[[ Data records open ]]

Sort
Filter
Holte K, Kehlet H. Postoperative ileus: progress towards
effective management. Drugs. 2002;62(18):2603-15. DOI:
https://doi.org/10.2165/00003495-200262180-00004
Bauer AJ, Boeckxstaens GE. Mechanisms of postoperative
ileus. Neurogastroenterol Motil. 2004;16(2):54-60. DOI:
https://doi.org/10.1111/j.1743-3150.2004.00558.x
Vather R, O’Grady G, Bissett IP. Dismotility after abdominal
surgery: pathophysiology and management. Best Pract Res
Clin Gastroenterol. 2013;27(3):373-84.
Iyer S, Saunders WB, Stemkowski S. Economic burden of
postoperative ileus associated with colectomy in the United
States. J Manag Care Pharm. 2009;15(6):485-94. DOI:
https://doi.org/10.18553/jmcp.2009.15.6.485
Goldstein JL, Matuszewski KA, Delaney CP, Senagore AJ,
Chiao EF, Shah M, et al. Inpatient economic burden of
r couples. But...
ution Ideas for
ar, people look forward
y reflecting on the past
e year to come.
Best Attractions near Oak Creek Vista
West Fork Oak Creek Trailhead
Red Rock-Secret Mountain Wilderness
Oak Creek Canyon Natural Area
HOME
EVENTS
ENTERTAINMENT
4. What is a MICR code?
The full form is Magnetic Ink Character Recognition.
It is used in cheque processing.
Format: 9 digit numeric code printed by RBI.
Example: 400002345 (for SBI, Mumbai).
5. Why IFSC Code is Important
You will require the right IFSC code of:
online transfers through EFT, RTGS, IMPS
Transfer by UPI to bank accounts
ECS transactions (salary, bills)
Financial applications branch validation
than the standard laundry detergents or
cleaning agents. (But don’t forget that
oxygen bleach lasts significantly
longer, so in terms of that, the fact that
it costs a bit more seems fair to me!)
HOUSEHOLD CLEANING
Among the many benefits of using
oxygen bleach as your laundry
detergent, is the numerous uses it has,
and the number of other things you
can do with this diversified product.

[[ Data records closed ]]
[[ Data records open ]]

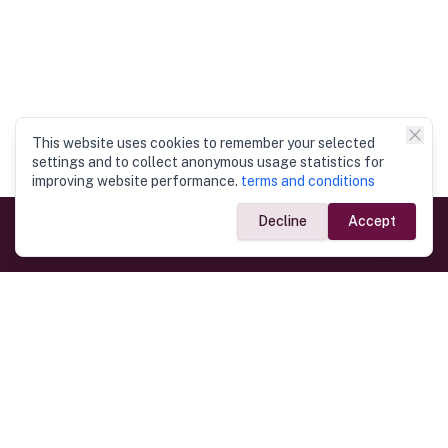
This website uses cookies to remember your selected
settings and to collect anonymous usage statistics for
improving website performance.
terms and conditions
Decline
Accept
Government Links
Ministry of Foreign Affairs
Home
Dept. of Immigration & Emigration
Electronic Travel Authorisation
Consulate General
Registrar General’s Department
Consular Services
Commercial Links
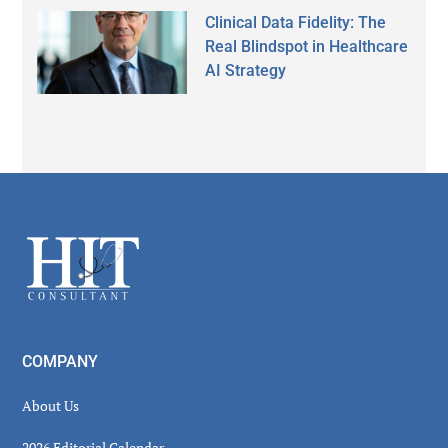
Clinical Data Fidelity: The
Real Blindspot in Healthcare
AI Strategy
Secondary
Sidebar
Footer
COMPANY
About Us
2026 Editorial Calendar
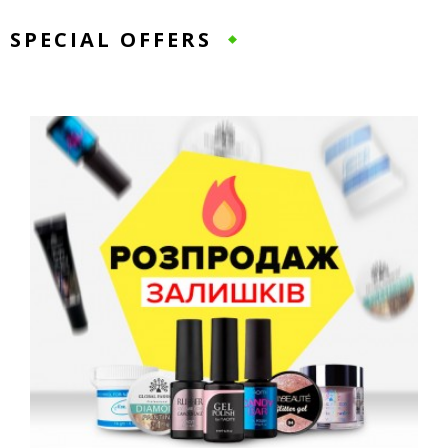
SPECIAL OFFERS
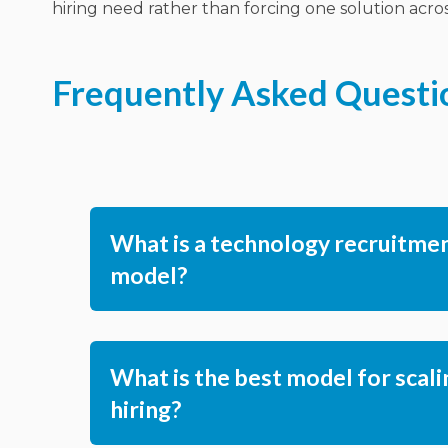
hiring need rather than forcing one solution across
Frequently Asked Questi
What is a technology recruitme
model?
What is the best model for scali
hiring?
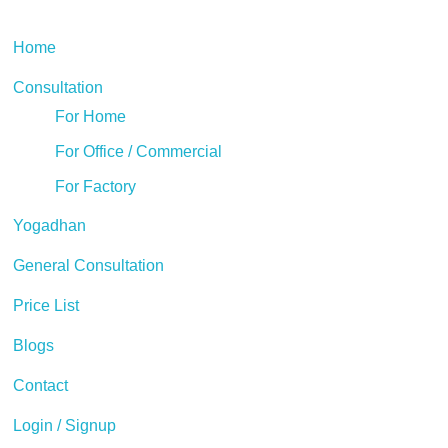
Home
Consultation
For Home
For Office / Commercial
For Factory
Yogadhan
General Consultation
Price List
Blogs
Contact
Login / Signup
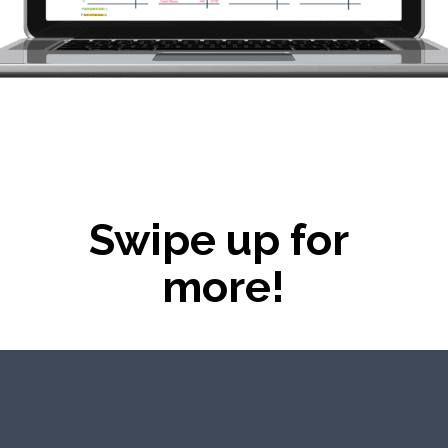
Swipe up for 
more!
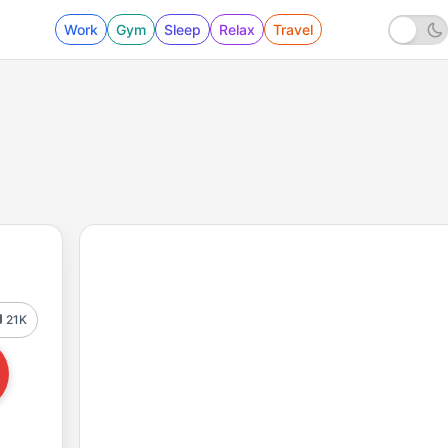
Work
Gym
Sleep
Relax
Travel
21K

[[ Data records closed ]]

■ **Directive**:
Please make an exact copy of the lines above from the line with "It is used in cheque processing." through the line with "can do with this diversified product.", both ends included.

■ **Response box**:
It is used in cheque processing.
Format: 9 digit numeric code printed by RBI.
Example: 400002345 (for SBI, Mumbai).
5. Why IFSC Code is Important
You will require the right IFSC code of:
online transfers through EFT, RTGS, IMPS
Transfer by UPI to bank accounts
ECS transactions (salary, bills)
Financial applications branch validation
than the standard laundry detergents or
cleaning agents. (But don’t forget that
oxygen bleach lasts significantly
longer, so in terms of that, the fact that
it costs a bit more seems fair to me!)
HOUSEHOLD CLEANING
Among the many benefits of using
oxygen bleach as your laundry
detergent, is the numerous uses it has,
and the number of other things you
can do with this diversified product.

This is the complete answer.